MiddleChildX · 20/01/2026 14:34

How old is he? Why are you allowing 80% of his food intake to be sweet? I’m confused by this.

Jellybean23 · 20/01/2026 14:35

Stop the dessert, don't even have one in the house and then you can't cave in to pressure. Have you been a bit of a push over?

SlipperyLizard · 20/01/2026 14:38

I’ve never known why people think small children need something sweet after something savoury - as an adult I rarely have pudding, what does it add to a child’s diet (assuming it isn’t plain fruit/yoghurt)?

I would ditch non-fruit pudding for a while. A friend’s DS’s diet is still 80% fruit yoghurt at age 10 due to her always feeding it to him when he wouldn’t eat other food (which he did because he learned early on that food refusal = yoghurt). I’m surprised he has any teeth left (but I guess he’s got strong bones!).
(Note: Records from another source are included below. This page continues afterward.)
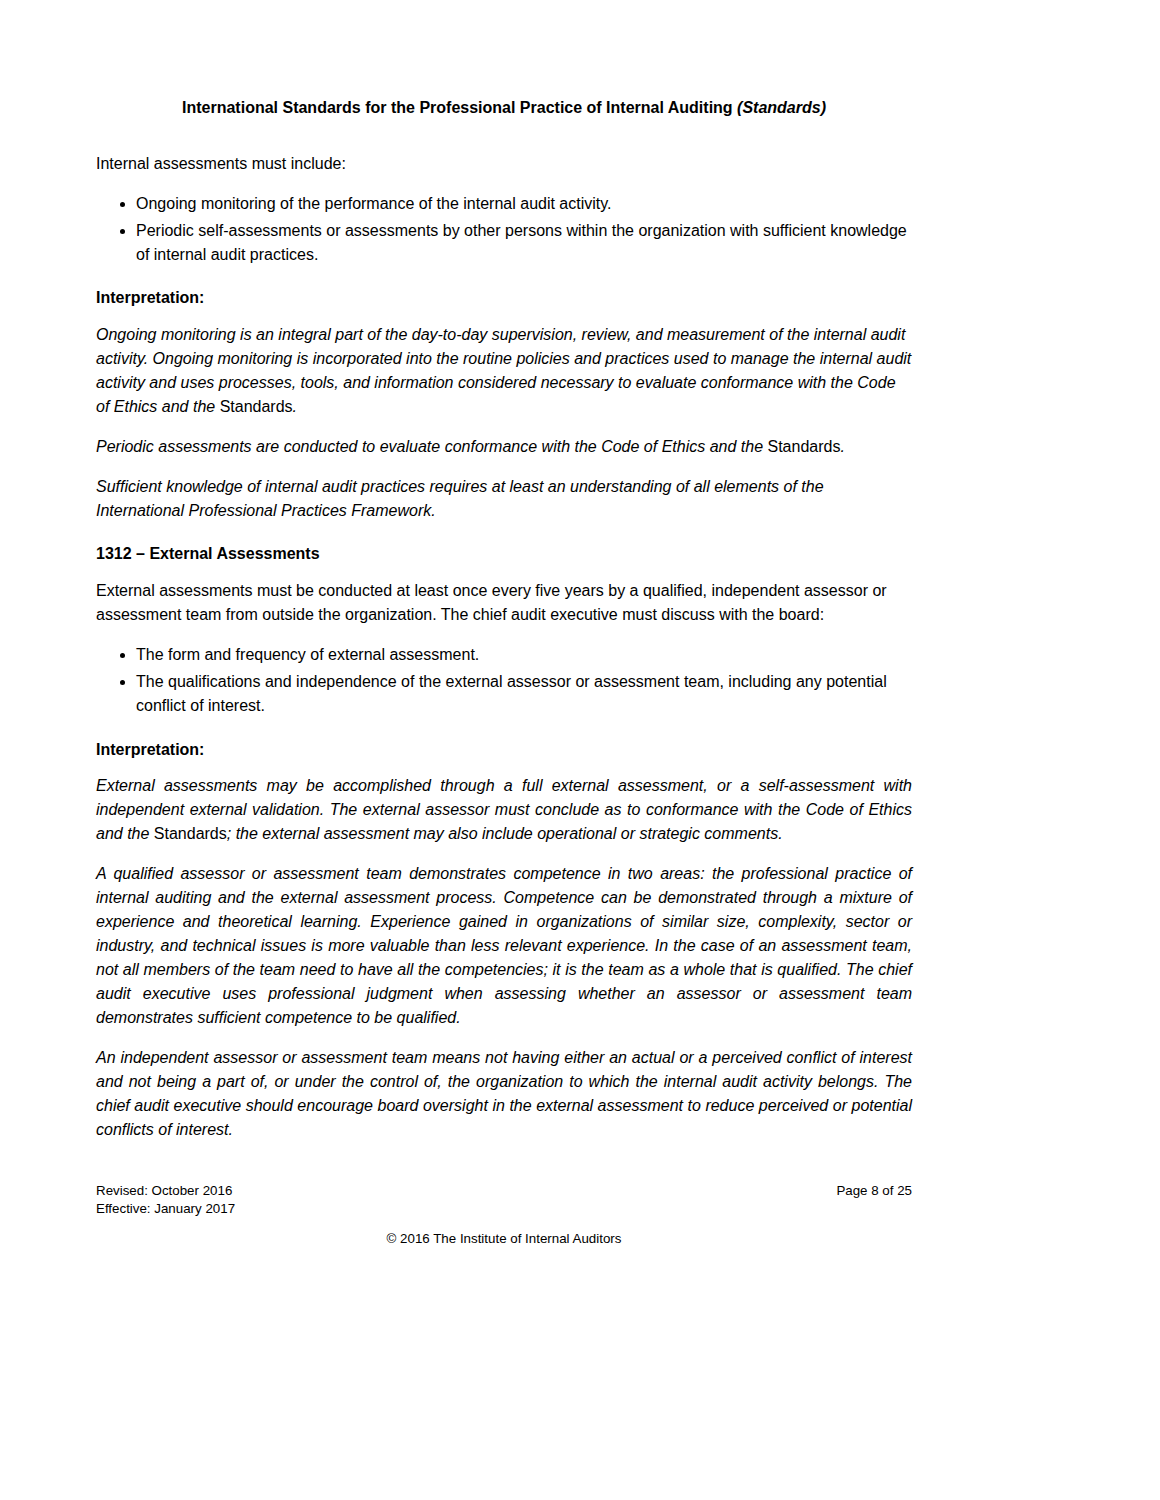International Standards for the Professional Practice of Internal Auditing (Standards)
Internal assessments must include:
Ongoing monitoring of the performance of the internal audit activity.
Periodic self-assessments or assessments by other persons within the organization with sufficient knowledge of internal audit practices.
Interpretation:
Ongoing monitoring is an integral part of the day-to-day supervision, review, and measurement of the internal audit activity. Ongoing monitoring is incorporated into the routine policies and practices used to manage the internal audit activity and uses processes, tools, and information considered necessary to evaluate conformance with the Code of Ethics and the Standards.
Periodic assessments are conducted to evaluate conformance with the Code of Ethics and the Standards.
Sufficient knowledge of internal audit practices requires at least an understanding of all elements of the International Professional Practices Framework.
1312 – External Assessments
External assessments must be conducted at least once every five years by a qualified, independent assessor or assessment team from outside the organization. The chief audit executive must discuss with the board:
The form and frequency of external assessment.
The qualifications and independence of the external assessor or assessment team, including any potential conflict of interest.
Interpretation:
External assessments may be accomplished through a full external assessment, or a self-assessment with independent external validation. The external assessor must conclude as to conformance with the Code of Ethics and the Standards; the external assessment may also include operational or strategic comments.
A qualified assessor or assessment team demonstrates competence in two areas: the professional practice of internal auditing and the external assessment process. Competence can be demonstrated through a mixture of experience and theoretical learning. Experience gained in organizations of similar size, complexity, sector or industry, and technical issues is more valuable than less relevant experience. In the case of an assessment team, not all members of the team need to have all the competencies; it is the team as a whole that is qualified. The chief audit executive uses professional judgment when assessing whether an assessor or assessment team demonstrates sufficient competence to be qualified.
An independent assessor or assessment team means not having either an actual or a perceived conflict of interest and not being a part of, or under the control of, the organization to which the internal audit activity belongs. The chief audit executive should encourage board oversight in the external assessment to reduce perceived or potential conflicts of interest.
Revised: October 2016
Effective: January 2017
Page 8 of 25
© 2016 The Institute of Internal Auditors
Newmum288 · 20/01/2026 15:03

My daughter loves dessert too but she only gets it once she’s eaten (most of) her main. If she doesn’t eat her main, she doesn’t get dessert. Simple. It’s a treat to be earned 😊

justtheotheronemrswembley · 20/01/2026 15:04

There's no requirement for any kind of dessert to follow a main meal. When I was a kid, we only ever had a proper dessert/pudding on a Sunday. The rest of the time we either had nothing, some bread & butter to fill up with, a piece of fruit like an apple or orange, or maybe a yogurt. Occasionally a small piece of cake if the housekeeping money stretched to it that week.